Run out of GPU memory


I get the cuda runtime error (2) during training. However, it’s strange as the 1st iteration runs ok, but the 2nd iteration returns the runtime error. My model has 32 million parameters, I have 2 nVidia 1080Ti which means 22GB of GPU memory. Feeding images of 256x256x3 with a batch size of 40.

Here’s the code:

for epoch in range(1, epochs):
    train_loss = 0.0
    for i, batch in enumerate(loader):
        ims, masks = batch['image'].cuda(), batch['mask'].cuda().float()

        ims = Variable(ims)
        masks = Variable(masks)


        outputs = net(ims)

        loss = criterion(outputs, masks)

        train_loss +=[0]

I tried adding torch.cuda.empty_cache() and that didn’t help.

Any advice on how to fix this? Why does it run the 1st iteration and run out of GPU memory for the 2nd iteration?

Have you tried reducing the batch size? I’d suggest doing that and then monitoring the GPU memory usage levels just to see if it still happens at the second iteration and if there’s a weird pattern. I haven’t seen this with pytorch, just trying to spur some ideas

I did, but I had to reduce the batch size to an unreasonable number like 11 per GPU, which is too small. I suspect that storing the result of the loss function is taking most of the memory. I’ll take a look as it further, for now I reduced the size of the model by a factor of 4.

I tried to set my variable to volatile and worked for me. I am thinking that maybe the first iteration the model allocate memory to some of variables in your model and does not release memory.
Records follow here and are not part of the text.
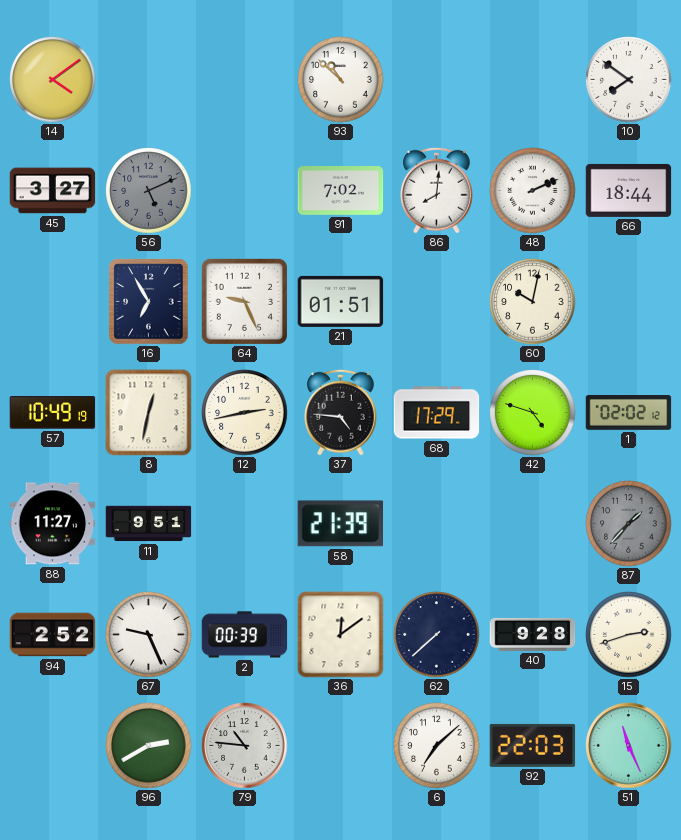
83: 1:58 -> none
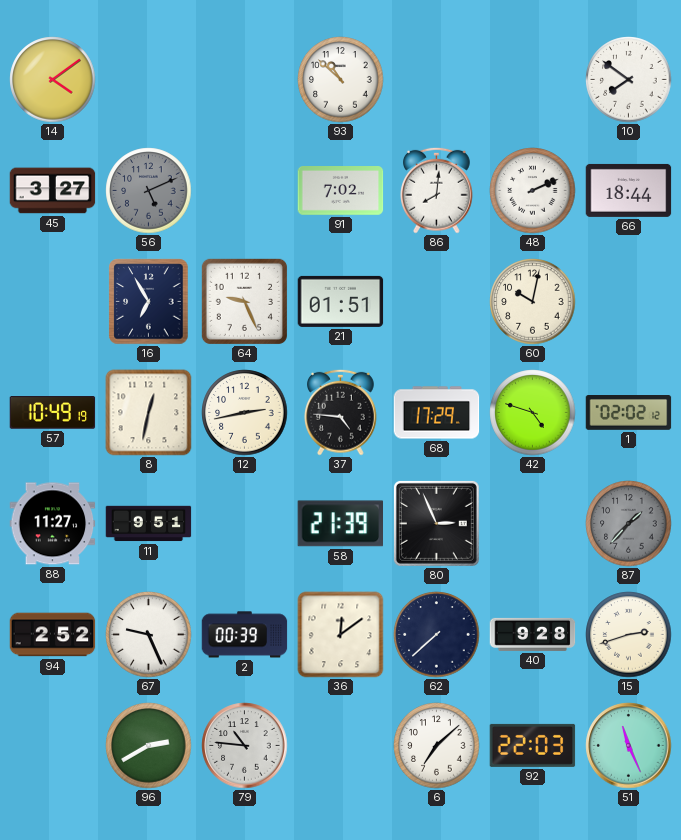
80: none -> 2:56
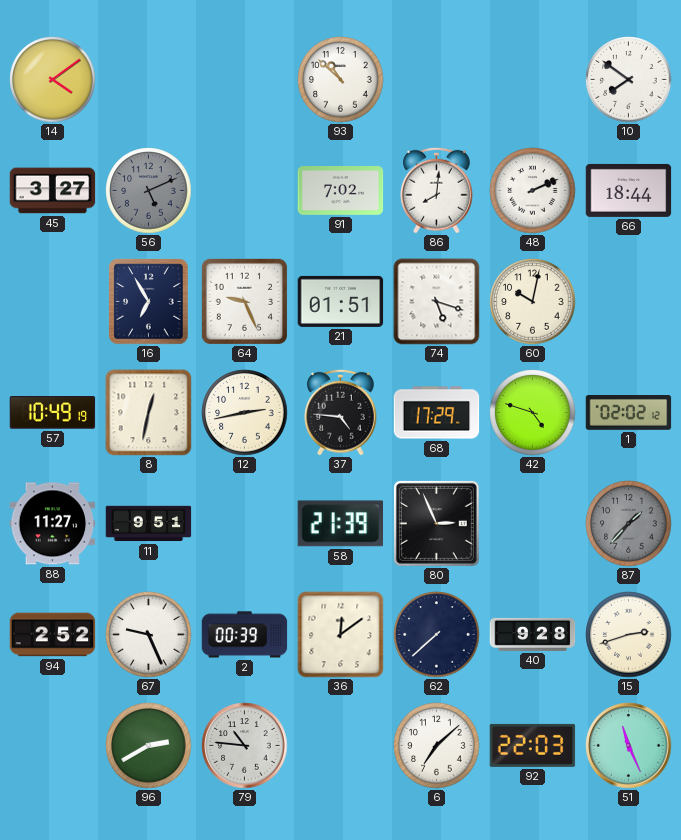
74: none -> 5:18
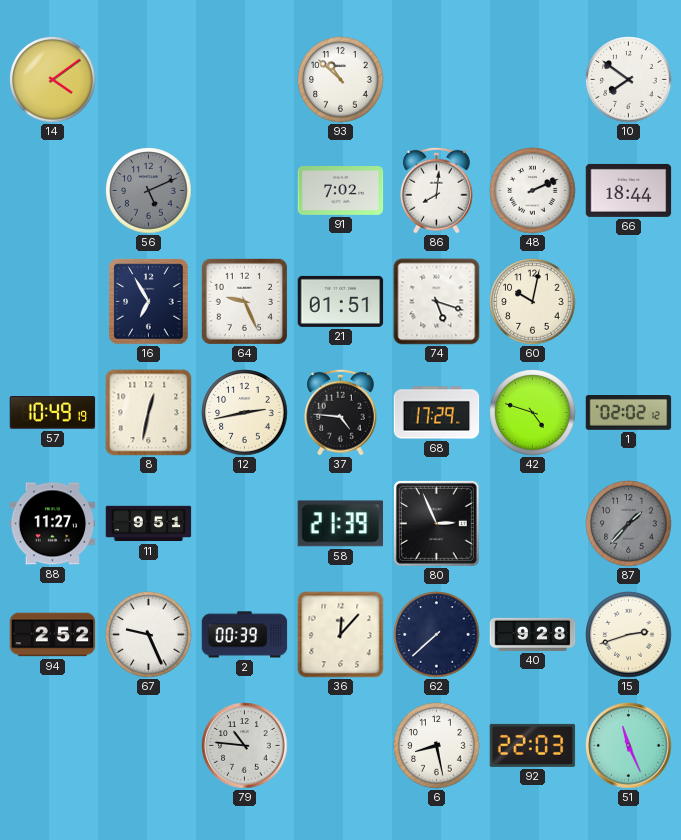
45: 3:27 -> none
36: 12:09 -> 12:07
96: 2:40 -> none
6: 7:08 -> 8:28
At the second iteration , GPU run out of memory because the previous occupied variables.

Here’s the related link:

    ims = Variable(ims,volatile=true)
    masks = Variable(masks,volatile=true)

In this way, training set will not always in gpu memory.

Volatile variables does not require gradient computation by default (check .requires_grad). Volatile property is also transfered to the variables on the upper computational graph. Could you check other variables’ requires_grad property to be sure that training is happening?